The discrete spectrum is because the potential drops fast enough that you classically reach infinity in finite time. The system is bound around infinity, rather than bound at zero. The precise boundary conditions at infinity are defined by the analytic continuation, and make the spectrum well defined.

The finite energy motion has a velocity which is proportional to $\sqrt{E-V}$ ~ $x^2$, and the time it takes to classically go from 0 to infinity is $\int {1\over x^2} dx$ which is convergent. The integral for J is divergent:

$$ J = 2\int_{-\infty}^\infty p dx =2 \int \sqrt{2E+x^4} dx $$

This is infinite, which means that doing the phase-matching to define the bound states for finite energy is ambiguous. This ambiguity is resolved by finding the ground state, setting its energy to zero, and talking about J relative to the ground state. The derivative of J with respect to E, the inverse level spacing, is the classical period, and is finite.

$$ {\partial J \over \partial E} = 2\int {1\over \sqrt{2E+x^4}} dx = T_\mathrm{cl} $$

The Bender prescription picks you exactly which bound wavefunctions to use for this problem, by linking it with the Harmonic oscillator by this particular continuation. The prescription near $V=-x^4$ is $V = -x^4 + x^2(1 + i\mathrm{sgn}(x) \epsilon log |x|)$, which is a particular kind of circularizing boundary condition, where wavefunction is removed at one end (positive imaginary potential) and introduced at the other end of space (negative imaginary potential). Although this is locally non-unitary, you can make it unitary by reinterpreting the Hilbert space inner product.

The same sort of thing happens when you start Bender's deformation at V= x^2(ix)^{i\epsilon), you get a negative and postive imaginary contribution at the two ends of space, and the space of allowed wavefunctions in the Hilbert space deforms. But the imaginary part on the two ends is opposite in sign near $x^2$ and near $x^4$, the two ends of the circuit, so that the situation has smoothly moved the bulk of the Hilbert space wavefunction mass to lie at infinity rather than at zero, in this particular way.

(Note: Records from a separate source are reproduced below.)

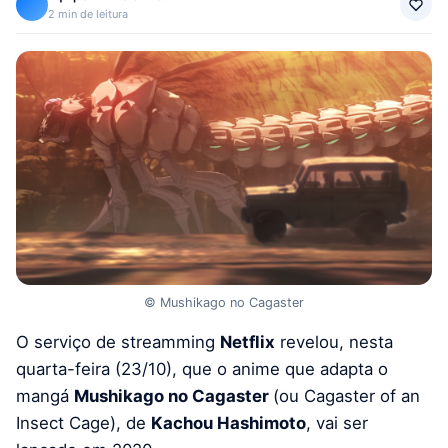
2 min de leitura
© Mushikago no Cagaster
O serviço de streamming
Netflix
revelou, nesta
quarta-feira (23/10), que o anime que adapta o
mangá
Mushikago no Cagaster
(ou Cagaster of an
Insect Cage), de
Kachou Hashimoto
, vai ser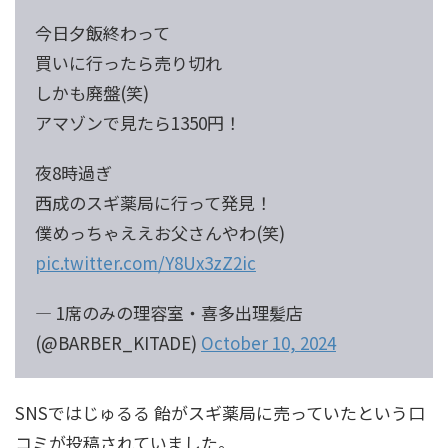
今日夕飯終わって
買いに行ったら売り切れ
しかも廃盤(笑)
アマゾンで見たら1350円！
夜8時過ぎ
西成のスギ薬局に行って発見！
僕めっちゃええお父さんやわ(笑)
pic.twitter.com/Y8Ux3zZ2ic
— 1席のみの理容室・喜多出理髪店
(@BARBER_KITADE)
October 10, 2024
SNSではじゅるる 飴がスギ薬局に売っていたという口
コミが投稿されていました。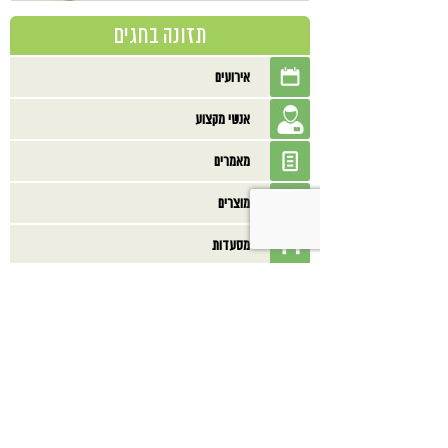
תזונה בחגים
אירועים
אנשי מקצוע
מאמרים
מוצרים
מסעדות
מתכונים
ספרים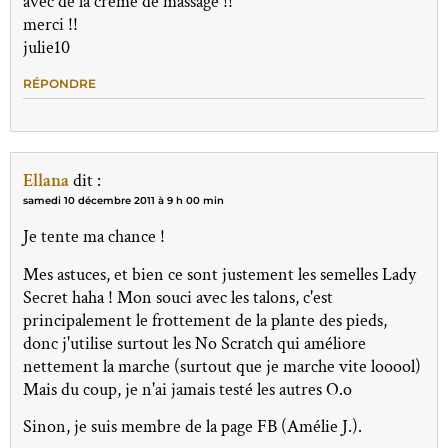
avec de la creme de massage !!
merci !!
julie10
RÉPONDRE
Ellana
dit :
samedi 10 décembre 2011 à 9 h 00 min
Je tente ma chance !
Mes astuces, et bien ce sont justement les semelles Lady
Secret haha ! Mon souci avec les talons, c'est
principalement le frottement de la plante des pieds,
donc j'utilise surtout les No Scratch qui améliore
nettement la marche (surtout que je marche vite looool)
Mais du coup, je n'ai jamais testé les autres O.o
Sinon, je suis membre de la page FB (Amélie J.).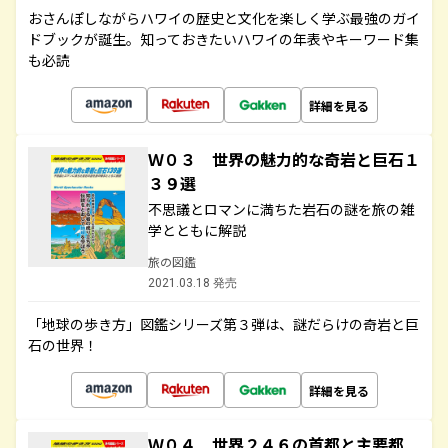
おさんぽしながらハワイの歴史と文化を楽しく学ぶ最強のガイ
ドブックが誕生。知っておきたいハワイの年表やキーワード集
も必読
詳細を見る
Ｗ０３ 世界の魅力的な奇岩と巨石１
３９選
不思議とロマンに満ちた岩石の謎を旅の雑
学とともに解説
旅の図鑑
2021.03.18 発売
「地球の歩き方」図鑑シリーズ第３弾は、謎だらけの奇岩と巨
石の世界！
詳細を見る
Ｗ０４ 世界２４６の首都と主要都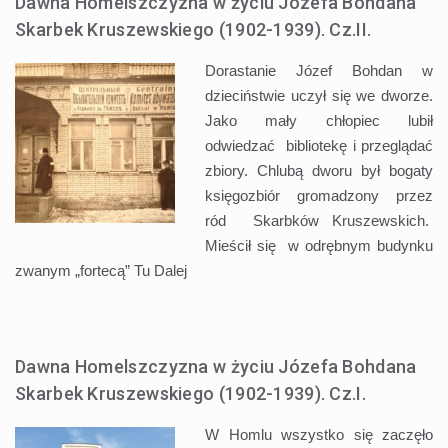
Dawna Homelszczyzna w życiu Józefa Bohdana
Skarbek Kruszewskiego (1902-1939). Cz.II.
Dorastanie Józef Bohdan w
dzieciństwie uczył się we dworze.
Jako mały chłopiec lubił
odwiedzać bibliotekę i przeglądać
zbiory. Chlubą dworu był bogaty
księgozbiór gromadzony przez
ród Skarbków Kruszewskich.
Mieścił się w odrębnym budynku
zwanym „fortecą” Tu
Dalej
Dawna Homelszczyzna w życiu Józefa Bohdana
Skarbek Kruszewskiego (1902-1939). Cz.I.
W Homlu wszystko się zaczęło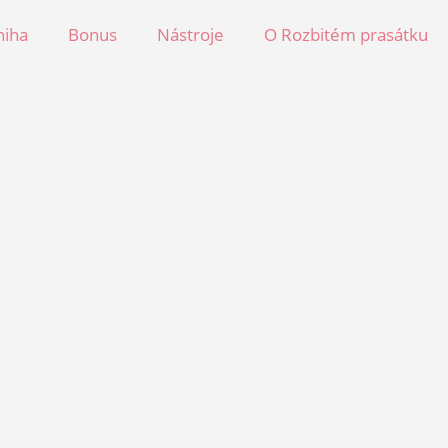
niha
Bonus
Nástroje
O Rozbitém prasátku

If you ignore Bender, the standard answer for this potential is not really unbound, it is ambiguous, depending on boundary conditions at infinity. If you take a symmetric interval [-L,L] with L large, impose the potential plus a constant which normalizes the ground state energy to be zero, rather than negative infinity. With circular boundary conditions, then you get some silly spectrum which is *not* Bender's spectrum, and which depends on L strongly.

Benders spectrum comes from this particular analytic continuation, which defines its own Hilbert space. The space of allowed wavefunctions and operators, while still representable as functions on R, are not the usual square-integrable functions, but are a certain collection which are defined relative to the naive non-normalizable ground state of the potential. But the reason these potentials give a discrete spectrum is simply that you oscillate around and come back classically in finite time, the Bender prescription is simply one path which defines precisely how to link up negative infinity and positive infinity. There are other prescriptions which give different answers, as usual for analytic continuation.